Clearwing Productions installed the system for the summer (photo: Jay Baumgardner)
USA - The Sinnissippi Music Shell at Sinnissippi Park in Rockford, Illinois is visually striking: a flaring overhead clamshell roof above a modernistic trapezoidal frame around the stage. These kinds of architectural statements, however, often come with challenges for venue sound, and this was no exception.

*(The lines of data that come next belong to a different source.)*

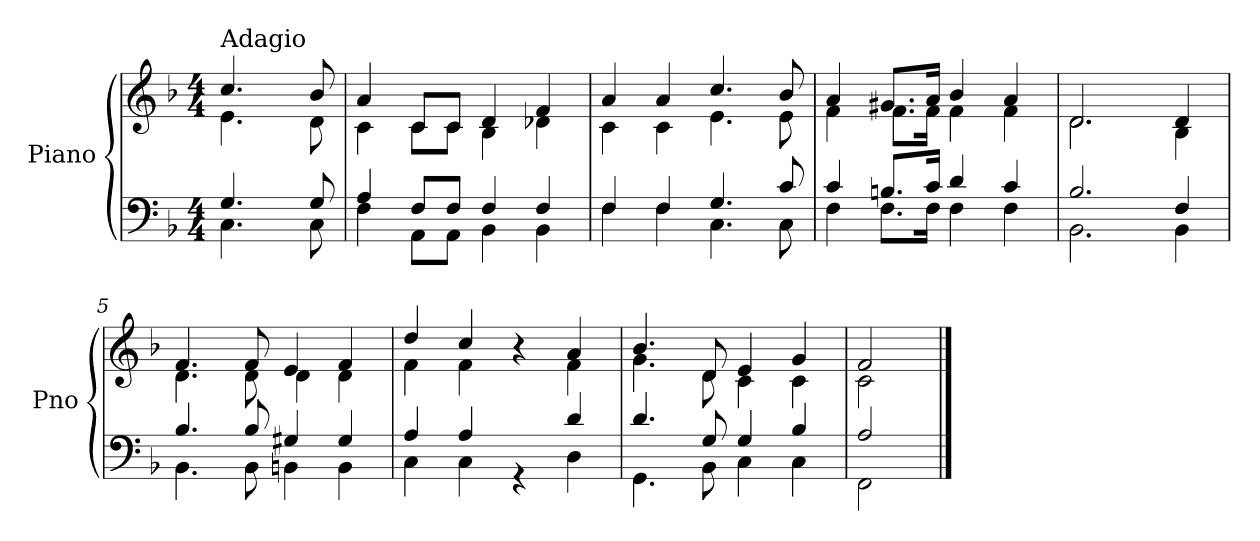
**kern	**kern
*part1	*part1
*staff2	*staff1
*I"Piano	*
*I'Pno	*
*clefF4	*clefG2
*k[b-]	*k[b-]
*F:	*F:
*M4/4	*M4/4
=	=
*^	*^
*	*^	*	*
!	!	!	!LO:TX:a:t=Adagio	!
4ryy	4.G/	4.C\	4.cc/	4.e\
4ryy	.	.	.	.
.	8G/	8C\	8b-/	8d\
=1	=1	=1	=1	=1
1ryy	4A/	4F\	4a/	4c\
.	8F/L	8AA\L	8c/L	8c\L
.	8F/J	8AA\J	8c/J	8c\J
.	4F/	4BB-\	4d/	4B-\
.	4F/	4BB-\	4f/	4d-X\
=2	=2	=2	=2	=2
1ryy	4F/	4F\	4a/	4c\
.	4F/	4F\	4a/	4c\
.	4.G/	4.C\	4.cc/	4.e\
.	8c/	8C\	8b-/	8e\
=3	=3	=3	=3	=3
1ryy	4c/	4F\	4a/	4f\
.	8.Bn/L	8.F\L	8.g#X/L	8.f\L
.	16c/Jk	16F\Jk	16a/Jk	16f\Jk
.	4d/	4F\	4b-/	4f\
.	4c/	4F\	4a/	4f\
=4	=4	=4	=4	=4
1ryy	2.B-/	2.BB-\	2.d/	2.d\
.	4F/	4BB-\	4d/	4B-\
=5	=5	=5	=5	=5
1ryy	4.B-/	4.BB-\	4.f/	4.d\
.	8B-/	8BB-\	8f/	8d\
.	4G#X/	4BBn\	4e/	4d\
.	4G#/	4BB\	4f/	4d\
!!LO:LB:g=z	!!
=6	=6	=6	=6	=6
1ryy	4A/	4C\	4dd/	4f\
.	4A/	4C\	4cc/	4f\
.	4ryy	4r	4ryy	4r
.	4d/	4D\	4a/	4f\
=7	=7	=7	=7	=7
1ryy	4.d/	4.GG\	4.b-/	4.g\
.	8G/	8BB-\	8d/	8d\
.	4G/	4C\	4e/	4c\
.	4B-/	4C\	4g/	4c\
=8	=8	=8	=8	=8
2ryy	2A/	2FF\	2f/	2c\
*v	*v	*v	*	*
*	*v	*v
==	==
*-	*-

For this year’s Music In The Park series - which began on 7 June with the Phantom Regiment Drum & Bugle Corps and runs through 3 August with the Funk, Party and Dance Band, and hosts artists performing genres from rock to bluegrass to zydeco to everything in between - Clearwing Productions called on an L-Acoustics Kiva II design to provide a sound system that covers every seat and stands up to weather in a highly exposed location.
The system is made up of 10 Kiva II loudspeakers flown below three SB15m subs in a single centre-hung array, with two SB18m subs on the stage, all powered by three LA4X amplified controllers. That single hang is able to cover every set in the venue, plus grass sitting areas on the sides and at the top of the hill opposite the stage.
“Ideally, you’d always like to have a left-right stereo system, with a hang on either side of the stage, but it doesn’t always work out that way,” says Mik Moore, systems design engineer at Clearwing Productions, who began working at the Parnelli Award-winning sound-reinforcement provider when he was in college over 20 years ago. “At Sinnissippi Park, given the architecture and the load-bearing limits we faced with this kind of stage design, we had to work with just one line array. Because the seating areas are wide and extend up a hill behind the fixed seats, it was more of a challenge than it looked.”
That challenge was addressed by the L-Acoustics Kiva II ultra-compact modular line array, which generates symmetric horizontal coverage of 100 degrees without secondary lobes over the entire frequency range. And at just 31 pounds per module, the Kiva II allowed Moore to design a full-spectrum system that covered all of the seating areas consistently and clearly, without putting undue stress on the venue’s support infrastructure and still allowing three 15-inch subwoofers atop the hang.
Using Polar Focus rigging elements that fit a motorized lift atop the array and an anti-sway stabilizer bar underneath that keeps it steady in the breeze, the Kiva II system kept Music In The Park rocking without any rolling.
“The horizontal dispersion pattern of the Kiva II is just fantastic,” says Moore. “One of the first big shows of the series had over 3,000 people in the seats and more on the grass around them, and the producers told us that everyone heard everything, even off the side and on top of the hill, thanks to the extra 6 dB the Kiva II gives us. Like all the L-Acoustics systems we use at Clearwing, we chose the Kiva II because it offered the most versatile solution for a challenging project.”